I trained as a stage manager and continue to earn a portion of my living as a stage manager for corporate events, though more of my time is spent working as a scriptwriter and VOG (voice of God) on corporate award ceremonies, and writing copy for websites and brochures. I currently live in a green corner of the world somewhere between Bristol and Bath.
- When did you start writing? How often do you write? We want to learn all about your writing life!
I’ve been writing ’seriously’ for about ten years, though most of that has been corporate work. My words grace the sleeves of documentaries, publications and websites, have prompted the largest mailbag response ever for The Stage, and have been orated in speeches and presentations at weddings, international AGMs and product launches. Creatively, I have three children’s plays on the South African curriculum (published by Via Afrika), self-published the humorous diatribe, Permission to Rage: The Book on How to Complain Effectively and am currently working on my second novel whilst seeking representation for my first. My short/flash fiction has been shortlisted, highly commended and/or published by Storgy, Reflex Fiction, To Hull & Back, Idle Ink, 101 Words and Grindstone Literary.

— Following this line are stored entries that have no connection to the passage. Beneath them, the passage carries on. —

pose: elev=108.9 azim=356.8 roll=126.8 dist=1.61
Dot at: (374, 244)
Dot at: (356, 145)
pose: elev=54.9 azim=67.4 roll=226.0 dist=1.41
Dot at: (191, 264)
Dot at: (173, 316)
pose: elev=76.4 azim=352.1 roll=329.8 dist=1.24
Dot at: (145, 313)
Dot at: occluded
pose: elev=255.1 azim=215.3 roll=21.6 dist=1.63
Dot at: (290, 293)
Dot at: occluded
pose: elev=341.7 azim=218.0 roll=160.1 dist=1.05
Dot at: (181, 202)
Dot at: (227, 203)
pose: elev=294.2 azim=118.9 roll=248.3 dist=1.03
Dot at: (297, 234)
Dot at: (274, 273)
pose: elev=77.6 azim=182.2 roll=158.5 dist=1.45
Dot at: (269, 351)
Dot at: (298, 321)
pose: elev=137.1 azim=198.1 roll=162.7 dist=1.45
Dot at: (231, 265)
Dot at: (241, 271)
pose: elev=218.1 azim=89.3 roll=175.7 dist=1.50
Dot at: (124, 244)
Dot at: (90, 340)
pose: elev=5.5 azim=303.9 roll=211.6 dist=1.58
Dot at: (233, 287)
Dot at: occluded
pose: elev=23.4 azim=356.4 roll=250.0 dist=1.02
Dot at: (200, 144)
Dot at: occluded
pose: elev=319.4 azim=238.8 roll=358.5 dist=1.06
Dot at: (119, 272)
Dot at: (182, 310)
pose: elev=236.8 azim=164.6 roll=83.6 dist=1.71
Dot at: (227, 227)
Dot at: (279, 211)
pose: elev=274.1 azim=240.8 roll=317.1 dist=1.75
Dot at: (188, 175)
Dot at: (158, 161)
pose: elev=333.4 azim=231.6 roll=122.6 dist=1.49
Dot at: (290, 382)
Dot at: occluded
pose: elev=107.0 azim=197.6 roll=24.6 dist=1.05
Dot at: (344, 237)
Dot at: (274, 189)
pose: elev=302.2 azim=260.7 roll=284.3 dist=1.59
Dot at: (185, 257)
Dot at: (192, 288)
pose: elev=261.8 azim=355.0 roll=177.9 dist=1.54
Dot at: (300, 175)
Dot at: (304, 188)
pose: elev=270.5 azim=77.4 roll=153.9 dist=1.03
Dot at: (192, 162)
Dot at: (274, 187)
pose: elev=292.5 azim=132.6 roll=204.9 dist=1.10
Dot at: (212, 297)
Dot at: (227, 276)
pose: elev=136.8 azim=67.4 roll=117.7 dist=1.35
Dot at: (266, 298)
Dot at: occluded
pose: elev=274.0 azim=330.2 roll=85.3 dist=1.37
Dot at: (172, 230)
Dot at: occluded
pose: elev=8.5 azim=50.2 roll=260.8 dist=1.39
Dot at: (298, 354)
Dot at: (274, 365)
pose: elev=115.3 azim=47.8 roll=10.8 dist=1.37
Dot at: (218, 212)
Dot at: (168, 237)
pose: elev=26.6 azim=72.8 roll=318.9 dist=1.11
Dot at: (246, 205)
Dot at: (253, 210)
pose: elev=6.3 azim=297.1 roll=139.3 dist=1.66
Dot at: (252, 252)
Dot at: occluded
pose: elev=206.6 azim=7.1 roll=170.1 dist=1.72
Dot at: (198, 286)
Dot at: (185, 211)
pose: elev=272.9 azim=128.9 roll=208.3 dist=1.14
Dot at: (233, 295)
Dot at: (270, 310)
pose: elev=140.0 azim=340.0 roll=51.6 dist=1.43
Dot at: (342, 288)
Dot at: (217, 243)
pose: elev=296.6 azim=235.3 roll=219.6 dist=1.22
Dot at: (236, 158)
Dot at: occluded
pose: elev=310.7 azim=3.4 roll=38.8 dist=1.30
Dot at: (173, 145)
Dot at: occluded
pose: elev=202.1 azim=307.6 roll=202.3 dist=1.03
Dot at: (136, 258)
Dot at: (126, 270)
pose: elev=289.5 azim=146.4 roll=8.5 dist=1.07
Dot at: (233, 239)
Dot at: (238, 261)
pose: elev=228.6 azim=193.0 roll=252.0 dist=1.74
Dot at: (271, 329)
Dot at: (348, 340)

I have also edited eight novels and one collection of short stories for other authors, including the Tyler May series of YA novels for author B. J. Mears
- How did you feel when you learned that you are on the Highly Recommended List of The London
Independent Story Prize? How does it feel to have your work recognised?
Delighted. It prompted the biggest smile of the day. It’s always encouraging to have one’s work recognized and appreciated. I’m hugely grateful to be included in the Highly Recommended’ list. Whilst every failure inspires me to work harder at my craft, each tiny victory inspires me to strive for greater success.
- What's the best thing and the hardest thing about writing a Flash-Fiction?
The best: The sense of achievement comes a great deal quicker than when writing a 120K word novel! The hardest: Knowing when an edit is a cut too far. Oh, and having faith in it despite criticism from others. I previously submitted this to another competition and the judge didn’t hold back on exactly how much he hated it!
- How did you come up with the idea for your LISP selected story? Is there a story behind your story? And how long have you been working on it?
Almost eighteen years ago, I sat beside a tramp in a park and midway through our conversation he did speak those words verbatim: I’m not a vegetarian but I’ve always wanted to be a beaver. It felt oddly profound in the way that he said it, and I’ve tucked it away. Earlier this year I felt an urge to build something brief around it, in the hope that it would would leave the reader wondering, as did I, whether there was madness, profundity, playfulness or all three in his statement. All other aspects of the story are pure fiction. No tramps were injured in the making of this flash fiction. :-)
- Can you please give us a few tips about writing a 300-word flash-fiction story?
Write it in full and then distill it. Edit, edit, edit. Then edit again. Be able to defend every word.
- What's the best thing about writing competitions? Having a deadline, a motivation to finish the story, the chance of winning, getting recognised by a professional organisation, communicating with other writers or a networking opportunity to meet with like-minded people?
For me, it’s a combination of the challenge to meet both criteria and deadline. FF competitions allow me to be playful, experimental, journey to dark places and, potentially, build a portfolio of work and recognition that will open the door to that elusive person who is able to say “Yes!"
-Lastly, do you recommend the writers to give it a go on flash fiction story and LISP?
Yes! Of course. Write more, submit more, embrace and learn from the failures, celebrate the successes.